Question

The bulk modulus of a spherical object is $'B'$. If it is subjected to uniform pressure $'p'$, the fractional decrease in radius is :

• A. $\frac{B}{3p} $
• B. $\frac{3p}{B} $
• C. $\frac{p}{3B} $
• D. $\frac{p}{B} $

Answer 1

The Correct Option is C

To determine the fractional decrease in the radius of a spherical object subjected to uniform pressure, we must understand the relationship between bulk modulus and change in volume under pressure.

The bulk modulus, B, is defined as the ratio of pressure applied to the fractional change in volume:

B = -\frac{p}{\frac{\Delta V}{V}}

where:

• p is the applied pressure,
• \Delta V is the change in volume, and
• V is the original volume.

For a sphere, the volume V is given by V = \frac{4}{3}\pi r^3, where r is the radius.
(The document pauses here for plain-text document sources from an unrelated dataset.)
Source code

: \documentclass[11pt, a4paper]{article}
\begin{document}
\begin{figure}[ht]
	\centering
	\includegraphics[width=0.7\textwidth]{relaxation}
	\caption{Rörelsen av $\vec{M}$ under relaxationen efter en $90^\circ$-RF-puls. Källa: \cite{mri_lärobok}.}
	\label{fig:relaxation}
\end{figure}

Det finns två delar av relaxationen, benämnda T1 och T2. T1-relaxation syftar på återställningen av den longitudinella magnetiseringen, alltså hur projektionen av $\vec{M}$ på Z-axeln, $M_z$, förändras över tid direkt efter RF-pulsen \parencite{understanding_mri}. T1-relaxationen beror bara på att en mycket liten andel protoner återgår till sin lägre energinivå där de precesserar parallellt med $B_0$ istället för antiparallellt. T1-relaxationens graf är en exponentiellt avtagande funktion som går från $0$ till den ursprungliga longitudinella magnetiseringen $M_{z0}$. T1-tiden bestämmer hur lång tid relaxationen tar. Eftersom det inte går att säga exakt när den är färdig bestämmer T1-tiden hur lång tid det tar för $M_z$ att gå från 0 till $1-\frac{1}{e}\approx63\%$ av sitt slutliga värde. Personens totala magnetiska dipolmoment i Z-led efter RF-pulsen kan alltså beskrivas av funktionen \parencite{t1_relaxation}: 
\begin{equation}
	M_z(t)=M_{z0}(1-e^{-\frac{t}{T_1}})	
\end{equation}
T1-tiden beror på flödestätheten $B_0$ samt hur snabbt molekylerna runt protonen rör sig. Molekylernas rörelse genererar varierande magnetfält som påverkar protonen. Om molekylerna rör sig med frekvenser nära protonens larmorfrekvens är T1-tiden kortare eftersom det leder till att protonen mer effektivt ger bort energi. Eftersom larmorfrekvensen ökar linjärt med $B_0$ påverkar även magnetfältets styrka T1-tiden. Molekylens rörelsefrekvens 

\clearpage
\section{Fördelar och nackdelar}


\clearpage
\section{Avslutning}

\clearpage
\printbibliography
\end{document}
The change in volume \Delta V can be expressed in terms of the change in radius \Delta r:

\Delta V = 4\pi r^2 \Delta r

This means that the fractional change in volume is:

\frac{\Delta V}{V} = \frac{3 \Delta r}{r}

By substituting the expression for fractional volume change into the formula for the bulk modulus, we obtain:

B = -\frac{p}{\frac{3 \Delta r}{r}}

Simplifying the above equation gives:

3B \Delta r = -pr

Solving for the fractional change in radius \frac{\Delta r}{r}, we have:

\frac{\Delta r}{r} = -\frac{p}{3B}

The negative sign indicates a decrease in radius. Therefore, the correct expression for the fractional decrease in radius is:

\frac{p}{3B}

Thus, the correct answer is \frac{p}{3B}.